Le portrait qui en résulte est celui de prévenus rusés et créatifs qui ont utilisé la ruse pour obtenir ce qu'ils voulaient.

 

  1. La grande audace des défendeurs souligne la gravité de leurs actes. Les accusés, ainsi que les autres conspirateurs, n'ont pas eu peur d'utiliser les réseaux sociaux et les médias numériques pour toucher un grand nombre d'étudiants, tout en transformant Internet en une plateforme accessible et commode pour des activités criminelles.  Ainsi, par exemple, et comme détaillé dans la section 12 des faits de l'acte d'accusation modifié, les prévenus n'avaient pas peur de diffuser une vidéo TikTok dans laquelle ils proposaient des services frauduleux.

Dans le contexte de la vidéo mentionnée ci-dessus, il est impossible de ne pas prêter attention aux aspects inquiétants qu'elle contient (qui rappellent les vidéos nationalistes), lorsque le personnage apparaissant dans la vidéo porte un masque, avec une musique dramatique en arabe en fond, et que l'orateur s'identifie comme le porte-parole militaire du Lycée Général.

  1. L'industrie frauduleuse employée par les défendeurs, avec un accent mis sur l'étendue de l'activité, a intensifié le préjudice pour le public dans son ensemble : étudiants, enseignants, établissements d'enseignement supérieur, ministère de l'Éducation et caisses publiques.

De plus, les appels des défendeurs sur les réseaux sociaux et dans la diaspora élargie, parfois à des centaines de milliers de personnes (voir paragraphes 10 et 11), ont aggravé les dommages à l'ordre public, à la confiance du public et à l'image des institutions policières.

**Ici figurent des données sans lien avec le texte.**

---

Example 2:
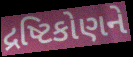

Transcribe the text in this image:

દ્રષ્ટિકોણને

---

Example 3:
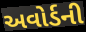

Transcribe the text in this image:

અવોર્ડની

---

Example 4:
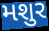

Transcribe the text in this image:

મશુર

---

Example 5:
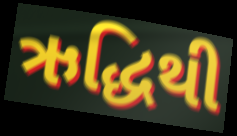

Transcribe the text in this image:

ઋદ્ધિથી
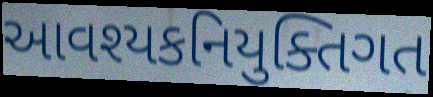
આવશ્યકનિયુક્તિગત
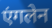
एंगलेन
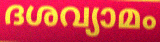
ദശവ്യാമം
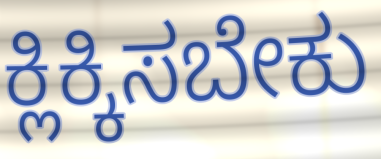
ಕ್ಲಿಕ್ಕಿಸಬೇಕು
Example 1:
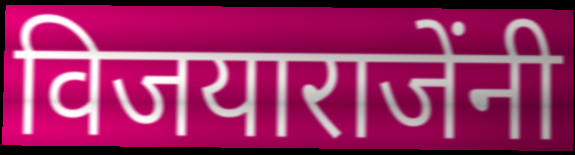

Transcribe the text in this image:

विजयाराजेंनी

  1. Nous faisons face à une activité criminelle qui s'est poursuivie pendant plusieurs années et entre 2019 et 2023. Les prévenus auraient pu cesser leur activité criminelle durant ces années, mais ont choisi de ne pas le faire, et d'une manière qui indique aussi le degré de leur culpabilité.

Les infractions commises par les prévenus, ainsi que par les autres conspirateurs, tout en maintenant une sorte de « partenariat » et en le menant pendant plusieurs années, comportent une sévérité particulière.

  1. Il faut prendre en compte l'ampleur énorme de l'activité criminelle décrite dans l'acte d'accusation modifié, tandis que les prévenus ont proposé à chaque demandeur un « produit » valant chaque poche et évalué entre 50 et 300 ILS par examen.

Dans le contexte de l'ampleur énorme et extraordinaire de l'activité criminelle décrite dans l'acte d'accusation, il convient de rappeler que dans notre affaire, les prévenus, avec les autres conspirateurs, ont reçu un paiement frauduleux en échange de la résolution d'examens dans au moins 951 affaires et dans environ 20 examens de fin d'études secondaires.  De plus, ils ont effectué 951 transactions avec des biens interdits et ont eu recours à la ruse et à la tromperie dans le but d'échapper à l'impôt sur les revenus d'un montant de 600 000 ILS.